The deal cuts $7 billion from federal spending starting in October. That translates to about 150,000 lost jobs, when you account for both the direct jobs held by civil servants and government contractors, and the jobs created when they spend their paychecks. Then it cuts another $3 billion in government services in the next year. Pile that on top of the national and Washington state unemployment rate of 9.2 percent, and the Snohomish County unemployment rate exceeding 10 percent, and you have the recipe for increasing unemployment and decreasing hope.

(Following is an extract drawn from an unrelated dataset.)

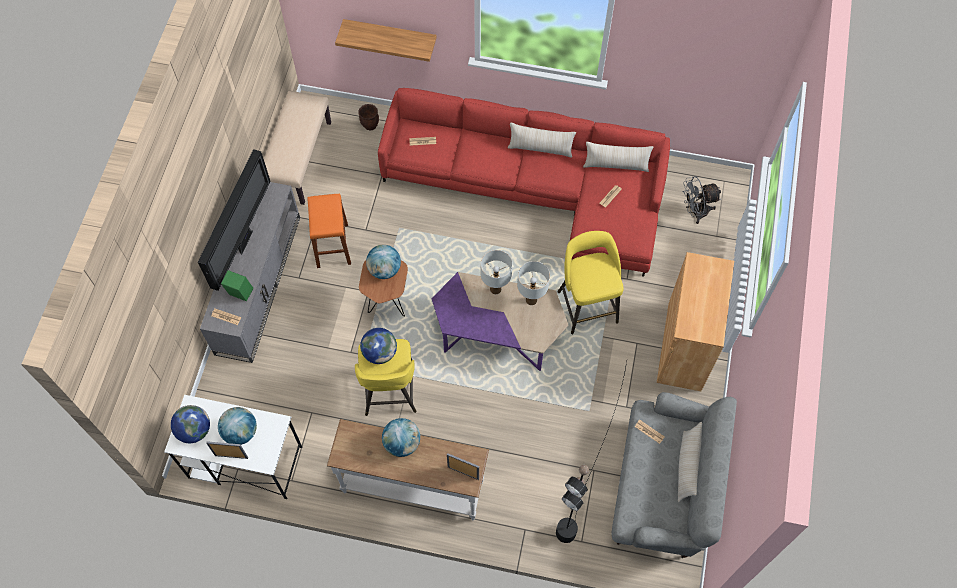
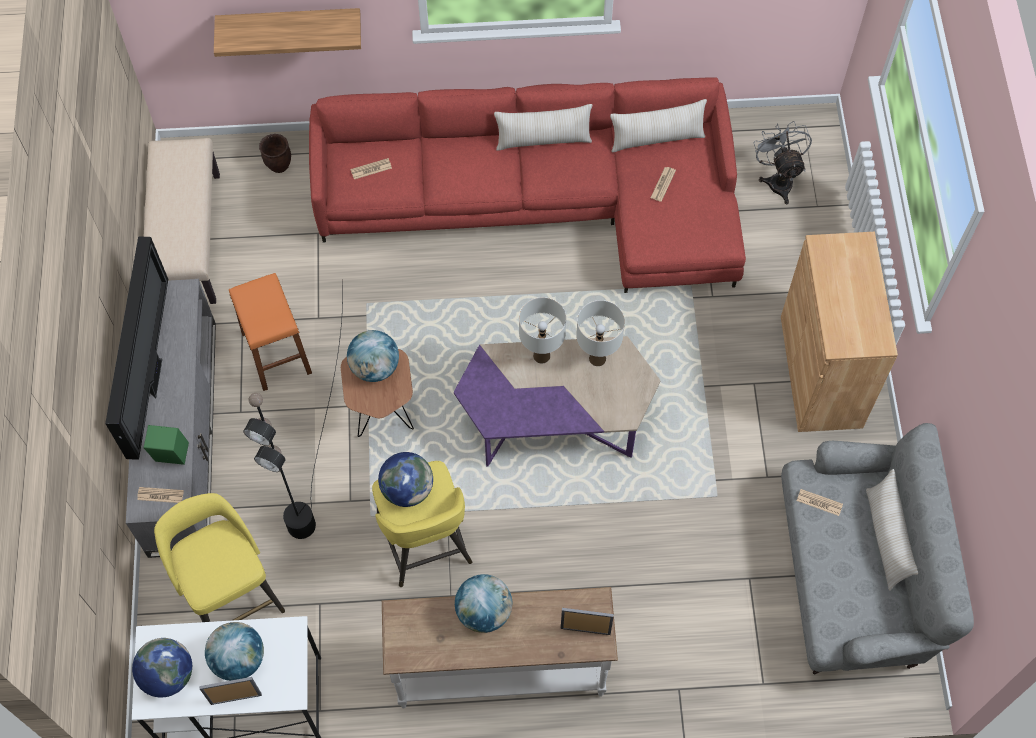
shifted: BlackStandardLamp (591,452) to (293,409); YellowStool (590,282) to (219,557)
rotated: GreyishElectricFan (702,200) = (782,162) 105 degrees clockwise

It doesn’t help that our economy grew by just 1 percent on an annual basis for the first six months of this year. That doesn’t keep up with population growth and it doesn’t make up for the trillions of dollars that “disappeared” when the economy initially tanked in 2008 and 2009. In our state alone, one result is that we have 150,000 fewer jobs than before the recession.

So now is not the time to cut back on government services. We need them more than ever. We need them to cushion the impact of this continuing stagnation on working and unemployed people, with unemployment insurance, food stamps and Medicaid. And we need the jobs other federal services require, whether those are at the Everett Navy base or in the national forest surrounding Arlington. Don’t count on them.

It gets worse. The deal cuts $1 trillion from federal programs in the next 10 years. On top on this, it empowers a “super-Congress” of 12 legislators to reduce the federal deficit by another $2.5 trillion, through spending cuts, including possible cuts to Medicare and Social Security. (They call this entitlement reform, but actually it is simply taking away benefits we all worked for.)

Congress and the president have engaged in a charade of rhetoric. They say, as if it was a good thing, that they will cut government spending. Would that be cutting the Food and Drug Administration, which tests and guarantees drug safety and effectiveness? How about the firefighters in the national forests? Maybe we could just let those fires burn out of control. How about the Federal Aviation Administration? Surely we don’t need air traffic controllers to land planes. Or just cut Social Security payments, now that we have seen the bottom drop out of our private retirement plans. Sure, cut the only sure bet for economic security in old age.

But the most damning thing about the deal is that it won’t work. It won’t do what it says it will do. It is based on fairy tales of economic growth that remain illusions. For example, the Congressional Budget Office forecast a 3 percent growth rate in the gross domestic product this year. Thus far, it is coming in at 1 percent.

Numbers like these mean that the deal will deepen stagnation and lead us into a double-dip recession. As a result, tax revenues will decline, because there will be fewer jobs, less out-of-pocket consumption and less income. At the same time, the need for essential supports, such as unemployment insurance, health care and food stamps, will increase, fueling more government spending.

So we will see a bigger federal deficit sooner — one that could actually force Congress and the president to again raise the debt ceiling before the next election, which is exactly what they wanted to avoid.